Feel free to open a Github issue if you have any problems running the code
InstagramCrawler
A non API python program to crawl public photos, posts, followers, and following
Login to crawl followers/following
To crawl followers or followings, you will need to login with your credentials either by filling in 'auth.json' or typing in(as you would do when you are simply browsing instagram)
Well, it is to copy 'auth.json.example' to 'auth.json' and fill in your username and password
PhantomJS for headless browser
For headless browser, after installing phantomjs, add '-l' to the arguments
Examples:
Download the first 100 photos and captions(user's posts, if any) from username "instagram"
NOTE: When I ran on public account 'instagram', somehow it stops at caption 29
$ python instagramcrawler.py -q 'instagram' -c -n 100
Search for the hashtag "#breakfast" and download first 50 photos
$ python instagramcrawler.py -q '#breakfast' -n 50
Record the first 30 followers of the username "instagram", requires log in
$ python instagramcrawler.py -q 'instagram' -t 'followers' -n 30 -a auth.json
Full usage:
usage: instagramcrawler.py [-h] [-d DIR] [-q QUERY] [-t CRAWL_TYPE] [-n NUMBER] [-c] [-a AUTHENTICATION]
- [-d DIR]: the directory to save crawling results, default is './data/[query]'
- [-q QUERY] : username, add '#' to search for hashtags, e.g. 'username', '#hashtag'
- [-t CRAWL_TYPE]: crawl_type, Options: 'photos | followers | following'
- [-n NUMBER]: number of posts, followers, or following to crawl
- [-c]: add this flag to download captions(what user wrote to describe their photos)

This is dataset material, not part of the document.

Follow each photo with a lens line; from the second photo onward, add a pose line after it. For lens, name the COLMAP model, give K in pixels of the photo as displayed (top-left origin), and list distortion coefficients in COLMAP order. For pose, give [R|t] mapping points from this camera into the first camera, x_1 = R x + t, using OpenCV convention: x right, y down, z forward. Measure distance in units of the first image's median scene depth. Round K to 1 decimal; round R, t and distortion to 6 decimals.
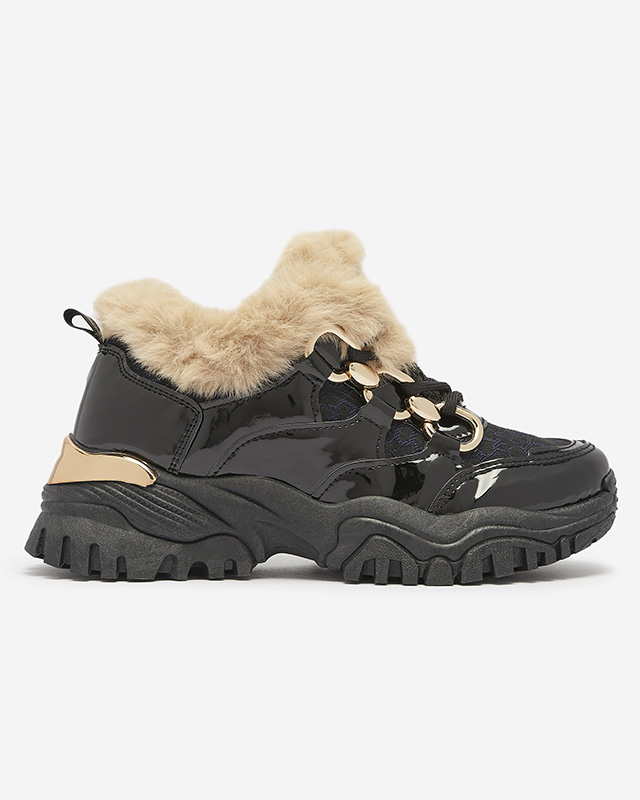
lens RADIAL K [[1288.6, 0, 320.0], [0, 1288.6, 400.0], [0, 0, 1]] dist [-0.031148, -0.075464]
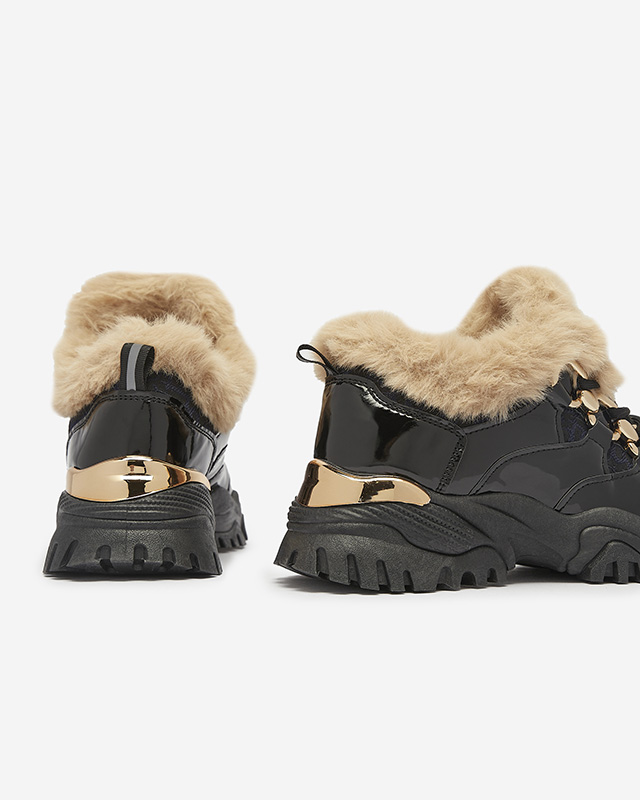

- [-a AUTHENTICATION]: path to a json file, which contains your instagram credentials, please see 'auth.json'
- [-l HEADLESS]: If set, will use PhantomJS driver to run script as headless
- [-f FIREFOX_PATH]: path to the binary (not the script) of firefox on your system (see this issue in Selenium SeleniumHQ/selenium#3884 (comment))
Installation
There are 2 packages : selenium & requests
NOTE: I used selenium = 3.4, geckodriver = 0.16 (fixed bug in previous versions)
$ pip install -r requirements.txt
Optional: geckodriver and phantomjs if not present on your system
bash utils/get_gecko.sh
bash utils/get_phantomjs.sh
source utils/set_path.sh